(Given entries)
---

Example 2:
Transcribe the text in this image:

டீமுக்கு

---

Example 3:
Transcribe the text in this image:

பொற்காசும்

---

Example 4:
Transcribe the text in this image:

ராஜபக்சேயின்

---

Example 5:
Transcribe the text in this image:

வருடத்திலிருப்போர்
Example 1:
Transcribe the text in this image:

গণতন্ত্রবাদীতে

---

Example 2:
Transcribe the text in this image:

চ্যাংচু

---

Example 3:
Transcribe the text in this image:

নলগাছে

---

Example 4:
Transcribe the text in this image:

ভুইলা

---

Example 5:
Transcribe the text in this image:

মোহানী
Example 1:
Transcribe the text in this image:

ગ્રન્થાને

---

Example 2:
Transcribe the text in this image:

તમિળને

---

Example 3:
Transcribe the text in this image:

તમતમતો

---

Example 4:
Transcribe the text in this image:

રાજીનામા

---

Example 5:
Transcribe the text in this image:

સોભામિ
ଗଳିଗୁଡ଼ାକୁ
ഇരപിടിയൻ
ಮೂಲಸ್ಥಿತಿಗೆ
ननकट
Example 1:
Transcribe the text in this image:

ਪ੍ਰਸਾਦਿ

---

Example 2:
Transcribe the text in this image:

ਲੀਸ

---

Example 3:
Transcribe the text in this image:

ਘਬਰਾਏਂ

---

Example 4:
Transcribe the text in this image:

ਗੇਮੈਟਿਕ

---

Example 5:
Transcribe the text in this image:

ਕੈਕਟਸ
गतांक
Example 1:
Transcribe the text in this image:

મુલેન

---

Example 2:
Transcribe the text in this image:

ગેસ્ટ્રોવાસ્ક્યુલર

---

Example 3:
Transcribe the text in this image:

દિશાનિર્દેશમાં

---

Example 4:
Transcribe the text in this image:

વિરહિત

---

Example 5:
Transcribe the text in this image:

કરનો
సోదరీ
(End Given entries)
Task description:
Exact copies of all the entries above should be returned.

Problem solution:
---

Example 2:
Transcribe the text in this image:

டீமுக்கு

---

Example 3:
Transcribe the text in this image:

பொற்காசும்

---

Example 4:
Transcribe the text in this image:

ராஜபக்சேயின்

---

Example 5:
Transcribe the text in this image:

வருடத்திலிருப்போர்
Example 1:
Transcribe the text in this image:

গণতন্ত্রবাদীতে

---

Example 2:
Transcribe the text in this image:

চ্যাংচু

---

Example 3:
Transcribe the text in this image:

নলগাছে

---

Example 4:
Transcribe the text in this image:

ভুইলা

---

Example 5:
Transcribe the text in this image:

মোহানী
Example 1:
Transcribe the text in this image:

ગ્રન્થાને

---

Example 2:
Transcribe the text in this image:

તમિળને

---

Example 3:
Transcribe the text in this image:

તમતમતો

---

Example 4:
Transcribe the text in this image:

રાજીનામા

---

Example 5:
Transcribe the text in this image:

સોભામિ
ଗଳିଗୁଡ଼ାକୁ
ഇരപിടിയൻ
ಮೂಲಸ್ಥಿತಿಗೆ
ननकट
Example 1:
Transcribe the text in this image:

ਪ੍ਰਸਾਦਿ

---

Example 2:
Transcribe the text in this image:

ਲੀਸ

---

Example 3:
Transcribe the text in this image:

ਘਬਰਾਏਂ

---

Example 4:
Transcribe the text in this image:

ਗੇਮੈਟਿਕ

---

Example 5:
Transcribe the text in this image:

ਕੈਕਟਸ
गतांक
Example 1:
Transcribe the text in this image:

મુલેન

---

Example 2:
Transcribe the text in this image:

ગેસ્ટ્રોવાસ્ક્યુલર

---

Example 3:
Transcribe the text in this image:

દિશાનિર્દેશમાં

---

Example 4:
Transcribe the text in this image:

વિરહિત

---

Example 5:
Transcribe the text in this image:

કરનો
సోదరీ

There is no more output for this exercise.